## Problem requirements
The records below must be written out exactly, with every picture left behind.

## Input data
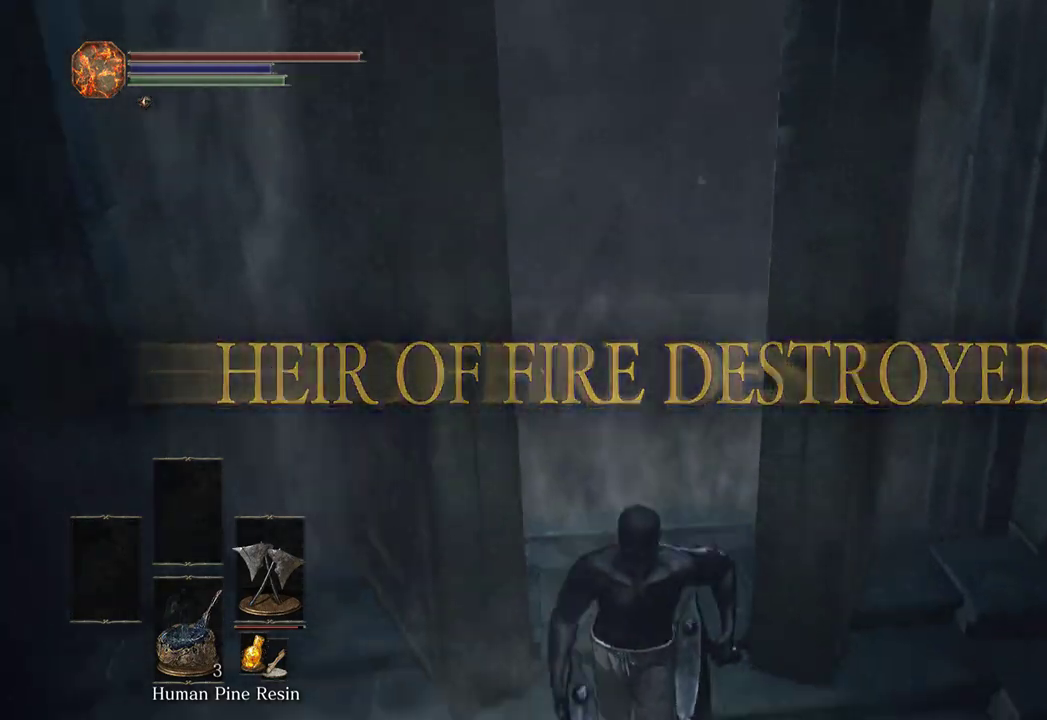
{"dt_ms": 500, "buttons": [], "left_stick": "center", "right_stick": "left", "events": [[67, "right_stick", "center"], [167, "right_stick", "up-left"], [267, "left_stick", "center"], [300, "right_stick", "center"], [433, "right_stick", "left"]]}
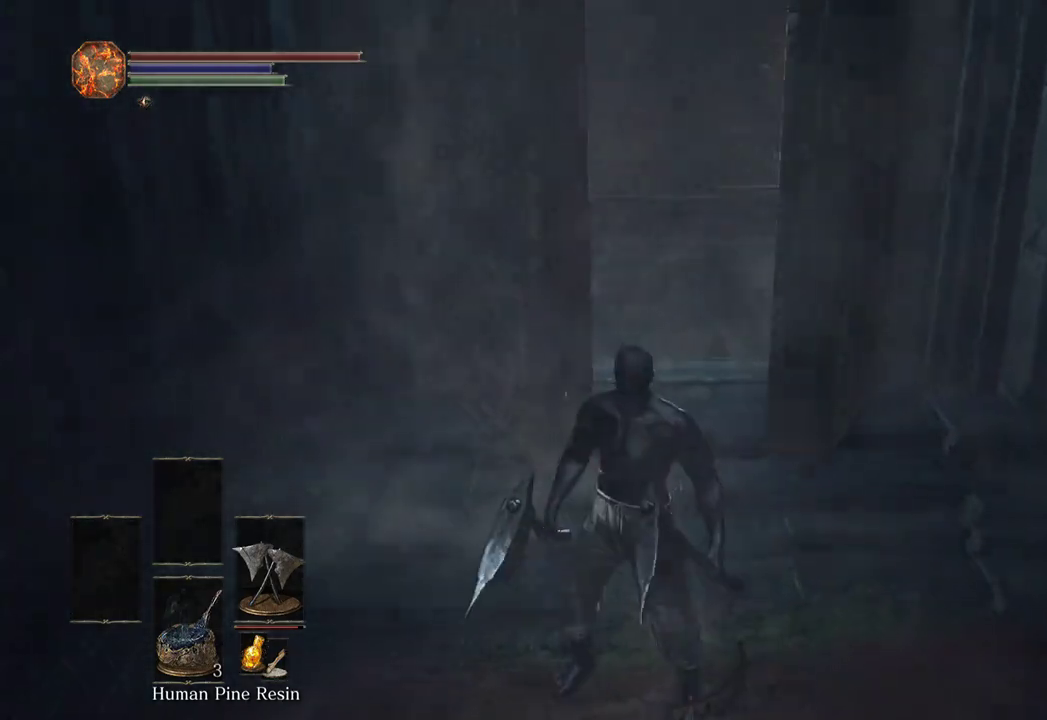
{"dt_ms": 500, "buttons": [], "left_stick": "up", "right_stick": "center", "events": [[33, "right_stick", "center"], [200, "right_stick", "up-left"], [333, "right_stick", "center"], [367, "left_stick", "up"]]}
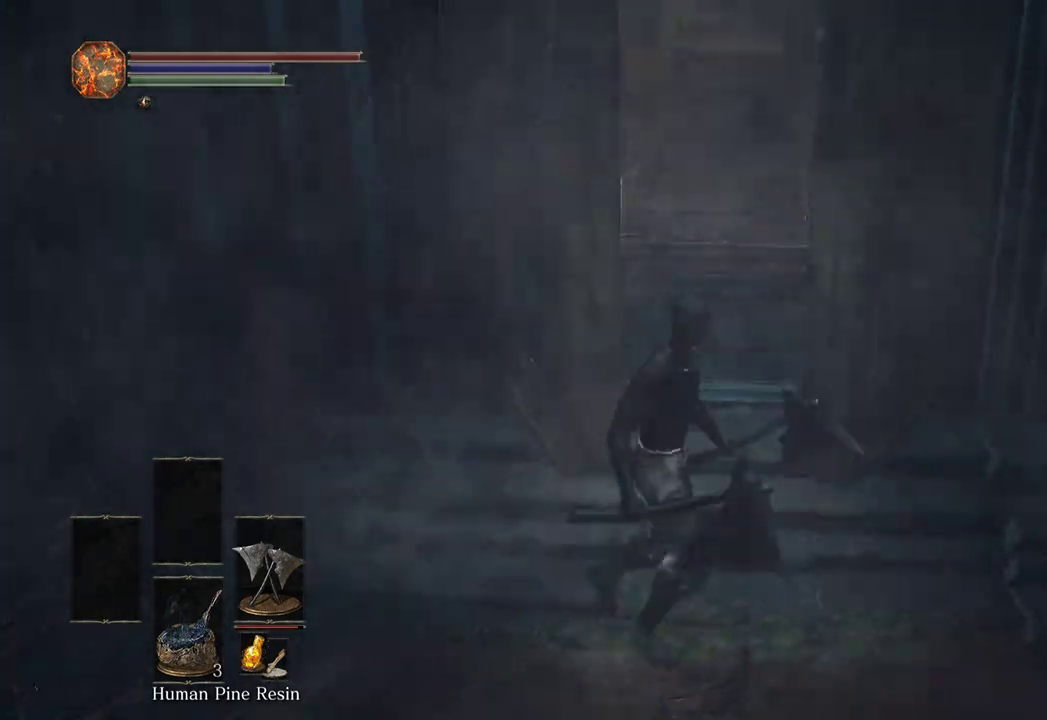
{"dt_ms": 500, "buttons": ["B"], "left_stick": "up", "right_stick": "down-right", "events": [[300, "B", "down"], [400, "right_stick", "right"], [467, "right_stick", "down-right"]]}
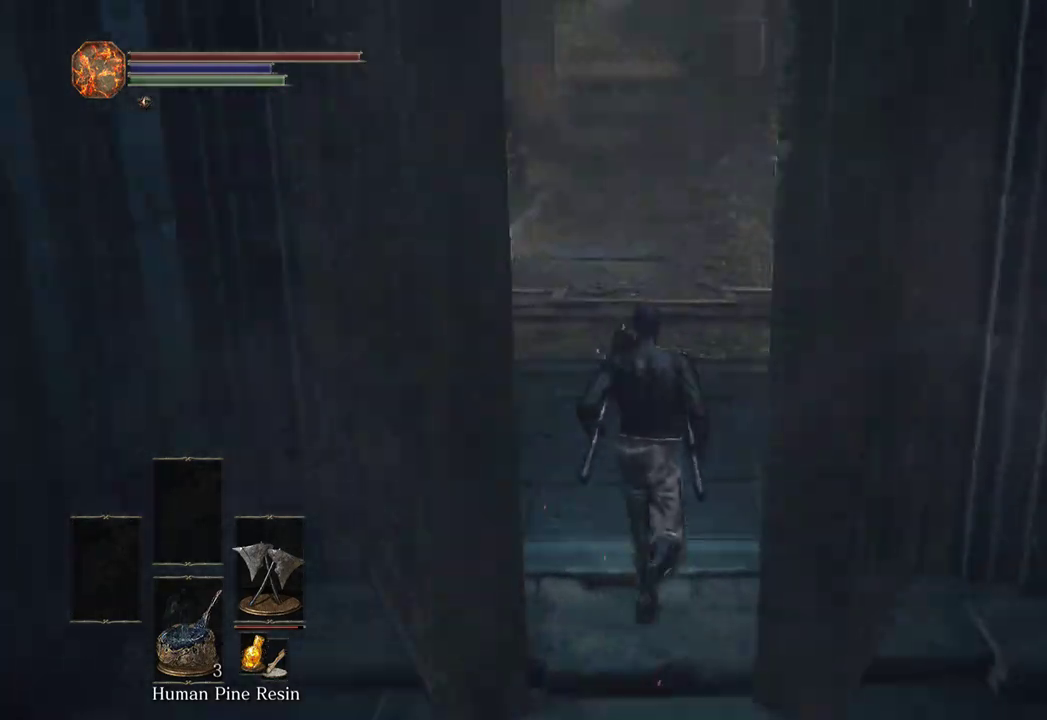
{"dt_ms": 500, "buttons": ["B"], "left_stick": "up", "right_stick": "down", "events": [[233, "right_stick", "down"]]}
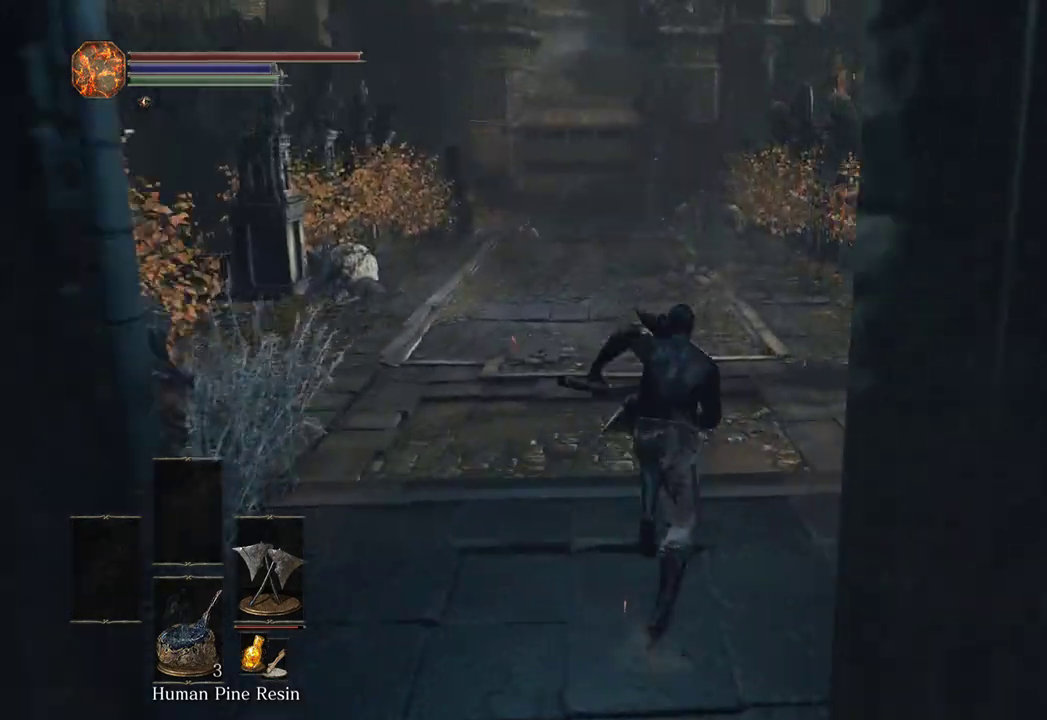
{"dt_ms": 500, "buttons": ["B"], "left_stick": "up", "right_stick": "center", "events": [[200, "right_stick", "center"]]}
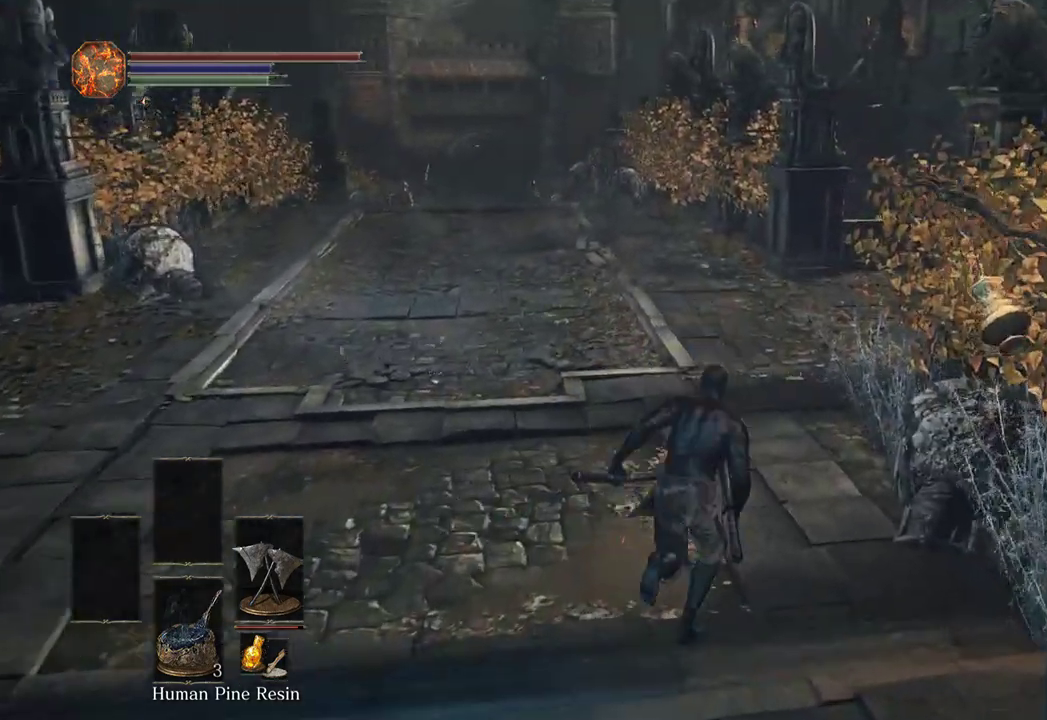
{"dt_ms": 500, "buttons": ["B"], "left_stick": "up", "right_stick": "center"}
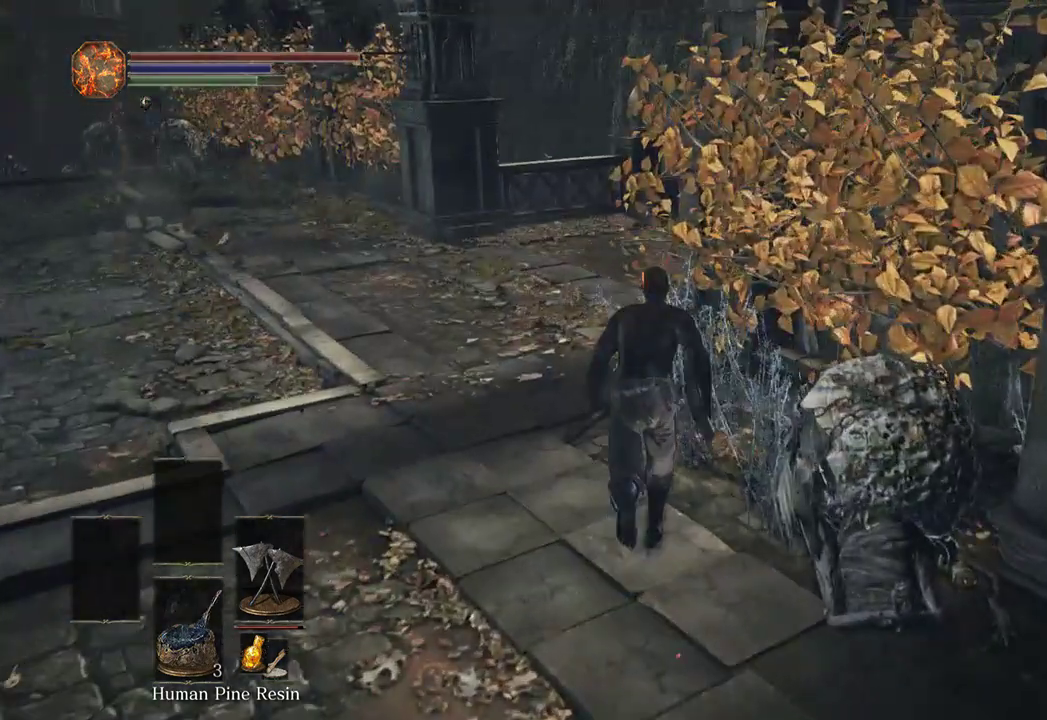
{"dt_ms": 500, "buttons": ["B"], "left_stick": "up", "right_stick": "right"}
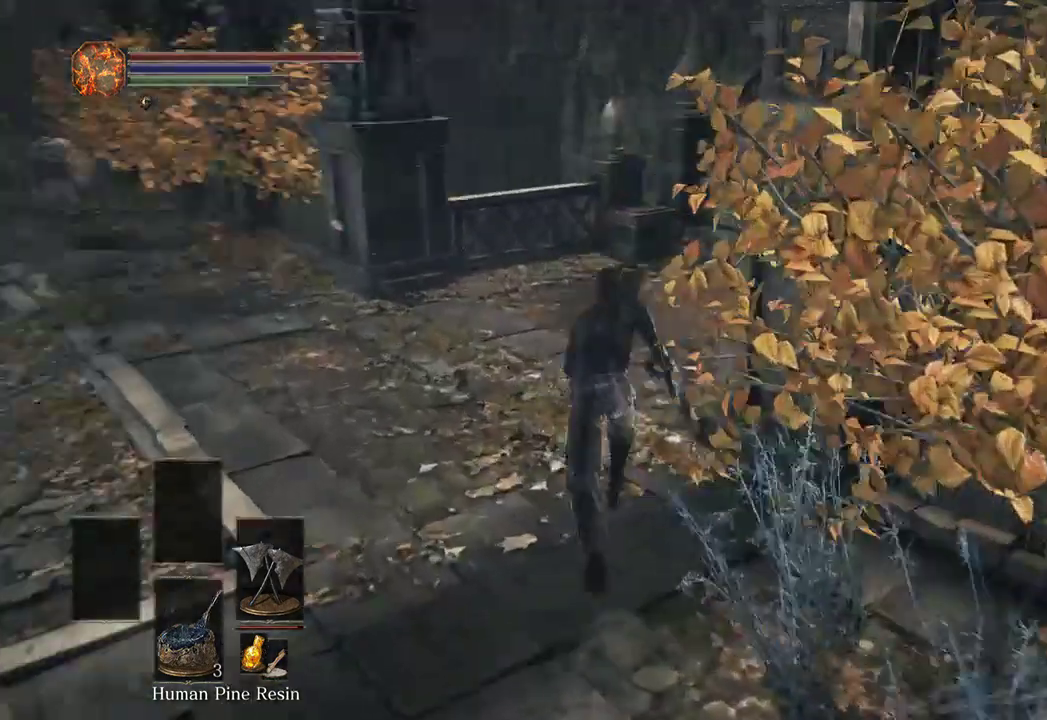
{"dt_ms": 500, "buttons": ["B"], "left_stick": "up", "right_stick": "down-right", "events": [[400, "right_stick", "down-right"]]}
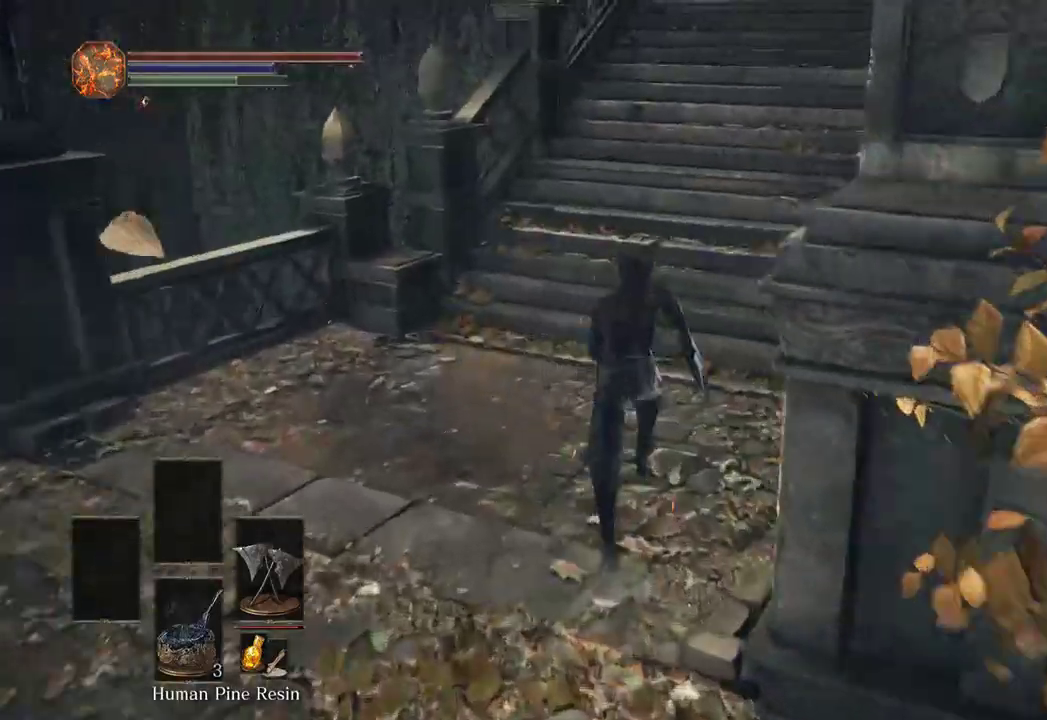
{"dt_ms": 500, "buttons": ["B"], "left_stick": "up", "right_stick": "center"}
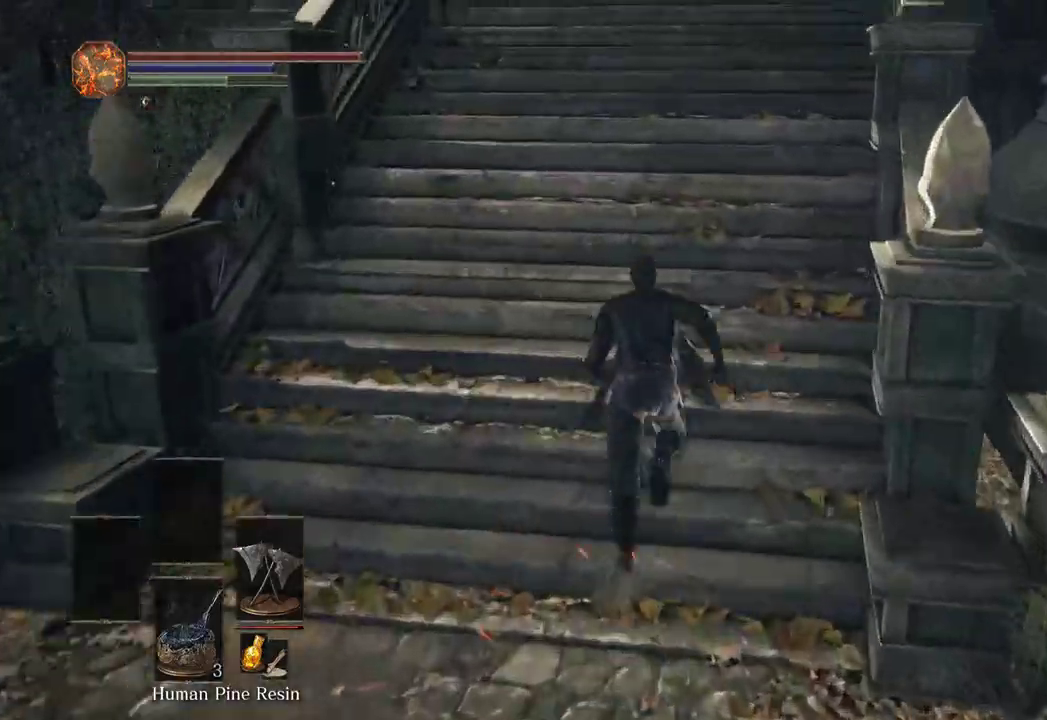
{"dt_ms": 500, "buttons": ["B"], "left_stick": "up", "right_stick": "center"}
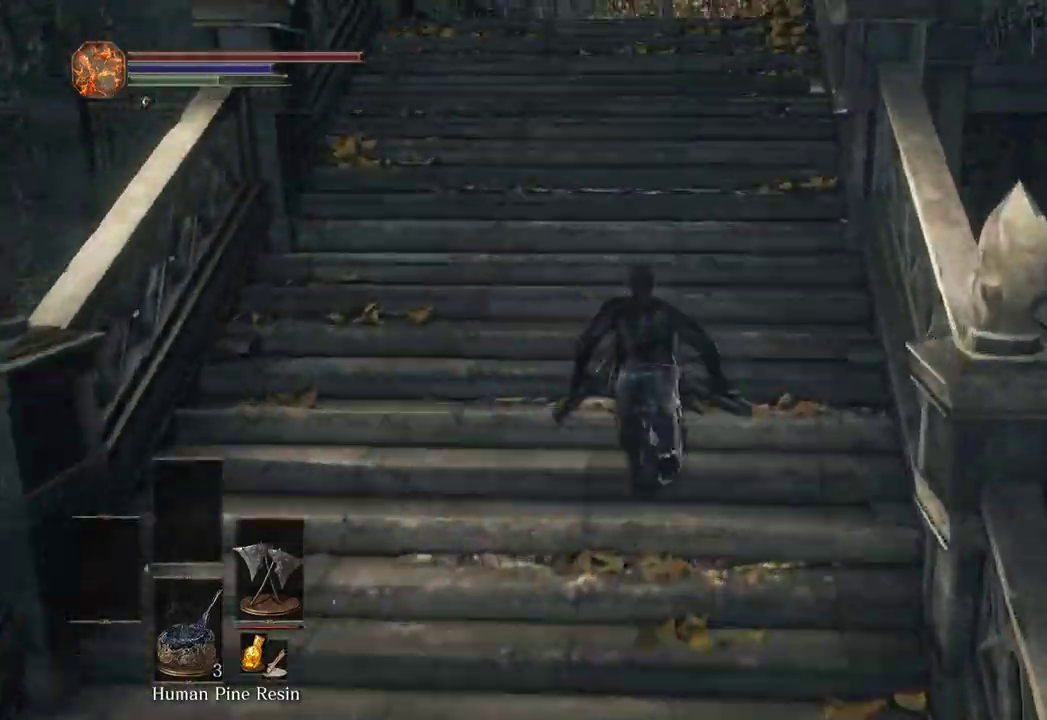
{"dt_ms": 500, "buttons": ["B"], "left_stick": "up", "right_stick": "center", "events": []}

## Exercise result
{"dt_ms": 500, "buttons": [], "left_stick": "center", "right_stick": "left", "events": [[67, "right_stick", "center"], [167, "right_stick", "up-left"], [267, "left_stick", "center"], [300, "right_stick", "center"], [433, "right_stick", "left"]]}
{"dt_ms": 500, "buttons": [], "left_stick": "up", "right_stick": "center", "events": [[33, "right_stick", "center"], [200, "right_stick", "up-left"], [333, "right_stick", "center"], [367, "left_stick", "up"]]}
{"dt_ms": 500, "buttons": ["B"], "left_stick": "up", "right_stick": "down-right", "events": [[300, "B", "down"], [400, "right_stick", "right"], [467, "right_stick", "down-right"]]}
{"dt_ms": 500, "buttons": ["B"], "left_stick": "up", "right_stick": "down", "events": [[233, "right_stick", "down"]]}
{"dt_ms": 500, "buttons": ["B"], "left_stick": "up", "right_stick": "center", "events": [[200, "right_stick", "center"]]}
{"dt_ms": 500, "buttons": ["B"], "left_stick": "up", "right_stick": "center"}
{"dt_ms": 500, "buttons": ["B"], "left_stick": "up", "right_stick": "right"}
{"dt_ms": 500, "buttons": ["B"], "left_stick": "up", "right_stick": "down-right", "events": [[400, "right_stick", "down-right"]]}
{"dt_ms": 500, "buttons": ["B"], "left_stick": "up", "right_stick": "center"}
{"dt_ms": 500, "buttons": ["B"], "left_stick": "up", "right_stick": "center"}
{"dt_ms": 500, "buttons": ["B"], "left_stick": "up", "right_stick": "center", "events": []}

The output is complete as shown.